**** Textauszug ****
Unten seht ihr, dass man das Bild ändern kann, wenn man einen dritten Polfilter hinzufügt, der um 45° gedreht ist. Jetzt kommt ein Teil des Lichts durch diesen Filter durch. Betrachtet man ein einzelnen Photon, das senkrecht polarisiert ist, dann zwingt dieser gedrehte Polfilter das Photon, sich zu “entscheiden”: Es hat eine 50%-Wahrscheinlichkeit, durchzukommen, und eine 50%-Wahrscheinlichkeit, absorbiert zu werden.
Bei einem Verschränkungsexperiment sendet man jetzt die beiden Photonen so aus, dass sie dieselbe Polarisation haben – ist das eine senkrecht, dann auch das andere, ist das eine waagerecht, dann auch das andere. Senden wir die beiden Photonen zu zwei unterschiedlichen Beobachterinnen (die traditionell Alice und Bob heißen), dann misst Alice ein waagerecht polarisiertes Photon, wenn Bob es misst, und umgekehrt. Misst Alice mit einem schrägonal gedrehten Polfilter unter 45°, dann zwingt sie ihr Photon, sich zu entscheiden, ob es durch den Polfilter geht oder nicht. Wenn Bob auch unter 45° misst, dann bekommen beide immer noch perfekt korrelierte Ergebnisse, nach wie vor sind beide Photonen immer perfekt korreliert. Es kann deshalb nicht so sein, dass die Photonen sich schon beim Aussenden entscheiden, wie sie polarisiert sein wollen, denn zum Aussendezeitpunkt steht ja noch nicht fest, wie Alice und Bob ihre Filter orientieren. (Eine detaillierte Analyse, die zeigt, wie die Korrelation zwischen Alice und Bob genau aussieht, findet ihr in der oben verlinkten Artikelserie. Und nein, man kann damit auch keine überlichtschnellen Signale übertragen, auch wenn das auf den ersten Blick so aussehen mag.)
**** Bereitgestellte Daten ****
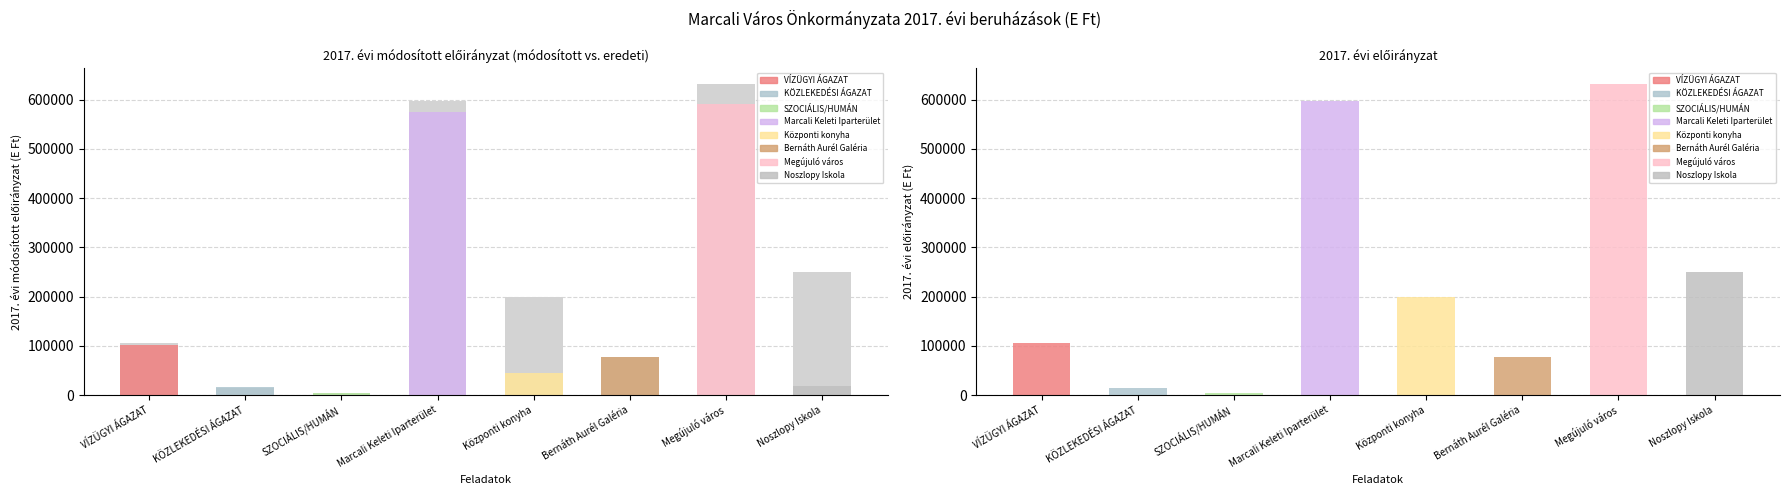

How many groups of bars are there?

8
****
* [Aufgabenbeschreibung] Mit welcher Wahrscheinlichkeit kommt laut dem Textauszug über Polfilter ein senkrecht polarisiertes Photon durch einen um 45° gedrehten Polfilter?

* [Antwort] Mit einer Wahrscheinlichkeit von 50 %.